Use `?list.files` to read the documentation of this function and learn more.
```{r read}
data_base <- "data"
files <- list.files(path=data_base, pattern=".txt", recursive = TRUE)
files
```
Let's start creating the manifest. We create a tibble (fancy name for a data
frame) which initially has just one column, the file path. Then we mutate
to add additional columns.
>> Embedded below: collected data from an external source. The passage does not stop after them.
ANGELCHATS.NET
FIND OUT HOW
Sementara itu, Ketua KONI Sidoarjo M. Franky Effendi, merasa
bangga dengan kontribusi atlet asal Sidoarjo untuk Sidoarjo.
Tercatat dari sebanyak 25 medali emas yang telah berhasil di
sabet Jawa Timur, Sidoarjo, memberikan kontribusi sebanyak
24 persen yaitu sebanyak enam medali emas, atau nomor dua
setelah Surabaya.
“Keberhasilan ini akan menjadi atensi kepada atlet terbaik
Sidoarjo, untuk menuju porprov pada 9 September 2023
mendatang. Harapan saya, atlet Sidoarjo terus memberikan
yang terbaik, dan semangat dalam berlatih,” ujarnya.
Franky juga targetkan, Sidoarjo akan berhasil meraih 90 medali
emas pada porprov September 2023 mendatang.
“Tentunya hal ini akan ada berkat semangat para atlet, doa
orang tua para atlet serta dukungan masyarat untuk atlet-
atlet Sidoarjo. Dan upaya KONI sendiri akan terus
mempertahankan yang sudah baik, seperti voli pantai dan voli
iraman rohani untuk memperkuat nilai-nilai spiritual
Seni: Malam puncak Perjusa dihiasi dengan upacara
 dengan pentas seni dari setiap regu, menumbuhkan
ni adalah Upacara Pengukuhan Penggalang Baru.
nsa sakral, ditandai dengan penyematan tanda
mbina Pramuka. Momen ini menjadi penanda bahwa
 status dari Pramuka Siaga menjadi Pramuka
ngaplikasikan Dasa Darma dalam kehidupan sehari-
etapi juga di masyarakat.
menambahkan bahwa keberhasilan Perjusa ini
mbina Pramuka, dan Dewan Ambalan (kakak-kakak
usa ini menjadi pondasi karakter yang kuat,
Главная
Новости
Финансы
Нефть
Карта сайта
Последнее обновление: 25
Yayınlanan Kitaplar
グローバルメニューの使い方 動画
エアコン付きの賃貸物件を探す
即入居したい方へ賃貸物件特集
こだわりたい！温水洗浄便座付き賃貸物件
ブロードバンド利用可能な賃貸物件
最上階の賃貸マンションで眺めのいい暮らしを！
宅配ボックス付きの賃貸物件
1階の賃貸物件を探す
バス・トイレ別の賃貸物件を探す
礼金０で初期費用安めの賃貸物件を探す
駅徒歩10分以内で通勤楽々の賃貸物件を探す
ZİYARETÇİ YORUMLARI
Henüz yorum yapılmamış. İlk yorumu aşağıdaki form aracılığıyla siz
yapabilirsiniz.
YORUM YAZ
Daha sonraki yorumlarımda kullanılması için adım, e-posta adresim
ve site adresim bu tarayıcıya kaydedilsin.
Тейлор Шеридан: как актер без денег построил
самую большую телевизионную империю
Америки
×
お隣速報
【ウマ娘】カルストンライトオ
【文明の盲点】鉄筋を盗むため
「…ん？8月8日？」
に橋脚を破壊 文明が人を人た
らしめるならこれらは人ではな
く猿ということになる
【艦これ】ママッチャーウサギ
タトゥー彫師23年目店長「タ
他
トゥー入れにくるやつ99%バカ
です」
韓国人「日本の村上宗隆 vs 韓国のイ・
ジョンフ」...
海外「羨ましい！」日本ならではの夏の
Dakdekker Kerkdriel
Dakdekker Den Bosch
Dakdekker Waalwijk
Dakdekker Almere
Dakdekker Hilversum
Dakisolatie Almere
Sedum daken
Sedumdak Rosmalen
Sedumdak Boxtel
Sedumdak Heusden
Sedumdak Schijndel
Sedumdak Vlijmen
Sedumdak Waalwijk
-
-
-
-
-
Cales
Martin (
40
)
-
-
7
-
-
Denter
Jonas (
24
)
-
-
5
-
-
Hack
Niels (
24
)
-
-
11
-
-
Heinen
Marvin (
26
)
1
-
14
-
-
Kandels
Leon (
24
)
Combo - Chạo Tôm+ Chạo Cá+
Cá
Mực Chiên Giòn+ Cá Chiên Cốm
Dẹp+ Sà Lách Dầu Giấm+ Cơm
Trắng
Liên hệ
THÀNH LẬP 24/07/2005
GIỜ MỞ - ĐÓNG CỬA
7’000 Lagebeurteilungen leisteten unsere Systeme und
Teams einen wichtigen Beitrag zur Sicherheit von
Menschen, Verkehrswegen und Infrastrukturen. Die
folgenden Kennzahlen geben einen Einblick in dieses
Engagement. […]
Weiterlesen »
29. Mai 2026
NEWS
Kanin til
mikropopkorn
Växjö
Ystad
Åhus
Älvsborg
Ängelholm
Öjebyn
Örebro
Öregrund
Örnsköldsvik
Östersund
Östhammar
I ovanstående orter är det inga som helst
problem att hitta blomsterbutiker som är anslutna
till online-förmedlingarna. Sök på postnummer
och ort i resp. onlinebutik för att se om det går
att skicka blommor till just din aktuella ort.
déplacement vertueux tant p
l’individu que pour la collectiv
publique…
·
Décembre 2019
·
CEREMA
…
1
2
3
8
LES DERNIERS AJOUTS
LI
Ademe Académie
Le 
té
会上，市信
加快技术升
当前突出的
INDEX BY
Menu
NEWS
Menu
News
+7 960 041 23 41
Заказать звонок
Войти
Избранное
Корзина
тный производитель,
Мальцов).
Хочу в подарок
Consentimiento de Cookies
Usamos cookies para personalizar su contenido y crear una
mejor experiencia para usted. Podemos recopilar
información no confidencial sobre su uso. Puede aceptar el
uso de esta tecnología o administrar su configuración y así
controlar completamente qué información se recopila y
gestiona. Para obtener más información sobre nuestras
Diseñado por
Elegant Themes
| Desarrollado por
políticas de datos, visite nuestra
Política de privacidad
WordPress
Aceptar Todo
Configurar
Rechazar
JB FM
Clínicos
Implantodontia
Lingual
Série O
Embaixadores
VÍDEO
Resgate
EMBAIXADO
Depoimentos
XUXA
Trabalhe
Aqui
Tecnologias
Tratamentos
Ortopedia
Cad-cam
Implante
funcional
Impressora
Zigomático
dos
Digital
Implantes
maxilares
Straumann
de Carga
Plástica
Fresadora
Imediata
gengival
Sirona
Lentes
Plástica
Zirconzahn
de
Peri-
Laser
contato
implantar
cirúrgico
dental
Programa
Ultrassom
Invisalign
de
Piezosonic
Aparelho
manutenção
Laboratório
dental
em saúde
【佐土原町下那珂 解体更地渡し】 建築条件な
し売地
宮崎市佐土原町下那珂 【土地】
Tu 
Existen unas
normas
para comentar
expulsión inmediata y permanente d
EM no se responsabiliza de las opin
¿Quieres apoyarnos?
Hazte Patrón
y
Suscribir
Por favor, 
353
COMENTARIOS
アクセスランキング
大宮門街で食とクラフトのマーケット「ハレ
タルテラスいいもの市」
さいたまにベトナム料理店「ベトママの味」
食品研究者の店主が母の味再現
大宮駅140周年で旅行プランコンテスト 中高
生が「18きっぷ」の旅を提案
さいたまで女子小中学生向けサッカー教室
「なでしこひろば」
Note the pipe operator `%>%`, which takes the
output of the previous command and inputs it to the next.
```{r manifest}
manifest <- tibble(path = files) %>% # Data frame with one column, the file path
mutate(filename = path %>%
str_split(pattern="/") %>% # Split the path on "/"
sapply("[", 2), # Filename is the second piece
condition = path %>%
str_split(pattern="/") %>%
sapply("[", 1)) # Condition is the first piece (directory name)
manifest
```
Let's go further and extract the tissue type and subject name from the filename.
We now have to split on two characters, "_" and ".". For this we use the
expression "[_.]+".
```{r split_file_name, tibble.width=Inf}
manifest <- manifest %>%
mutate(tissue = filename %>%
str_split(pattern="[_.]+") %>% # Split string on multiple characters
sapply("[", 1), # Tissue is first piece
subject = filename %>%
str_split(pattern="[_.]+") %>%
sapply("[", 2)) # Subject name is second piece
manifest
```
## Joining with analysis results
Assume now that you did some analysis on your files, and came up
with some values for a biomarker in each of the files. For this
exercise, I will create some dummy results instead of actually
running an analysis.
```{r dummy_results}
results <- tibble(file = sort(files, decreasing=TRUE),
biomarker = c(1, 1, 5, 6))
results
```
For some reason, the order of your files changed during the analysis.
If you naively concatenate the results with your manifest (using the
`rbind` function) you will mix up the association between subjects
and results. To avoid this you should do a join.
```{r join_data}
manifest_results <- inner_join(manifest, results, by=c("path"="file"))
manifest_results
```
Now everything looks good, and you can do some statistics. In this case,
we explicitly told `inner_join` what columns to use for matching. By
default, it will use all columns with common names between the two
data frames, and throw an error if it doesn't find any.